Thomas also expressed concern about the potential misunderstanding relating to this issue.
“Before this issue, I hadn’t heard of government-owned hospitals being differentiated as ‘high DSH public hospitals,’” he said. “I’m not aware of any discernable differences between a government-owned hospital and a community non-profit hospital in the degree of services provided to underserved populations.
“Most small rural hospitals in Mississippi were originally county-owned facilities constructed under the Hill-Burton Construction program. After the advent of the Medicare DRG payment system in the early 1980’s, many of these county-owned facilities could not be supported by the county governments and were closed or converted to community non-profits. The land and buildings of most of these non-profit hospitals continue to be county-owned.”
Even though state lawmakers could retroactively approve deficit funding for state programs when the next regular session begins in January, there have been rumblings about a special session being called to address this issue. Attorney General Jim Hood is expected to weigh in on the legality of Barbour’s action.
“In the past, we’ve worked in conjunction with the Legislature and Medicaid, to shore the program up,” said Cameron. “Hospitals last year agreed to an additional bed tax so the state would not cut the benefits of Medicaid beneficiaries. But the state cannot continue to balance the Medicaid budget on the backs of hospitals. If this continues, we’ll all see access to care seriously threatened in our state.”

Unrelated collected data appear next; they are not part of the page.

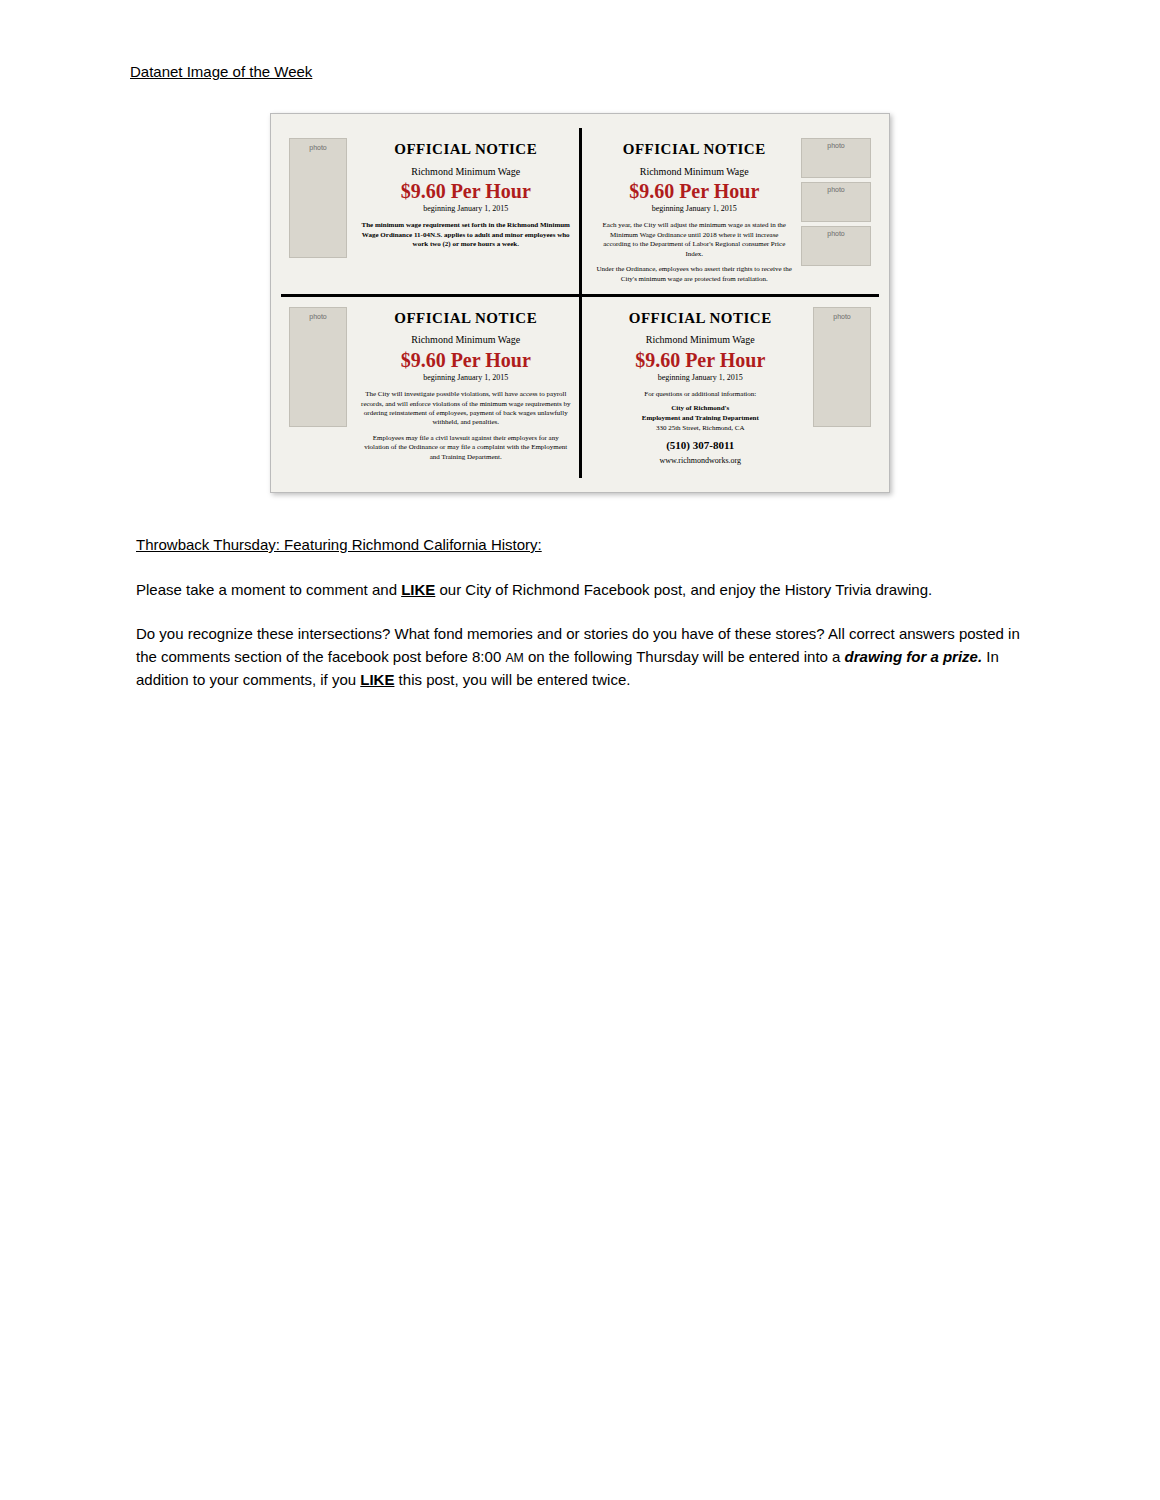Datanet Image of the Week
| photo OFFICIAL NOTICE Richmond Minimum Wage $9.60 Per Hour beginning January 1, 2015 The minimum wage requirement set forth in the Richmond Minimum Wage Ordinance 11-04N.S. applies to adult and minor employees who work two (2) or more hours a week. | photo photo photo OFFICIAL NOTICE Richmond Minimum Wage $9.60 Per Hour beginning January 1, 2015 Each year, the City will adjust the minimum wage as stated in the Minimum Wage Ordinance until 2018 where it will increase according to the Department of Labor's Regional consumer Price Index. Under the Ordinance, employees who assert their rights to receive the City's minimum wage are protected from retaliation. |
| photo OFFICIAL NOTICE Richmond Minimum Wage $9.60 Per Hour beginning January 1, 2015 The City will investigate possible violations, will have access to payroll records, and will enforce violations of the minimum wage requirements by ordering reinstatement of employees, payment of back wages unlawfully withheld, and penalties. Employees may file a civil lawsuit against their employers for any violation of the Ordinance or may file a complaint with the Employment and Training Department. | photo OFFICIAL NOTICE Richmond Minimum Wage $9.60 Per Hour beginning January 1, 2015 For questions or additional information: City of Richmond's Employment and Training Department 330 25th Street, Richmond, CA (510) 307-8011 www.richmondworks.org |
Throwback Thursday: Featuring Richmond California History:
Please take a moment to comment and LIKE our City of Richmond Facebook post, and enjoy the History Trivia drawing.
Do you recognize these intersections? What fond memories and or stories do you have of these stores? All correct answers posted in the comments section of the facebook post before 8:00 AM on the following Thursday will be entered into a drawing for a prize. In addition to your comments, if you LIKE this post, you will be entered twice.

Barbour said he would continue to remain open to other viable alternatives.
“I’ve informed the Mississippi Hospital Association that if they wish to pursue CPEs as a part of the solution, the Division of Medicaid will submit such a plan to CMS for their consideration,” he said.
In the meantime, three dozen hospitals have prepared a lawsuit regarding the constitutionality of the assessment and plan to file it if implemented.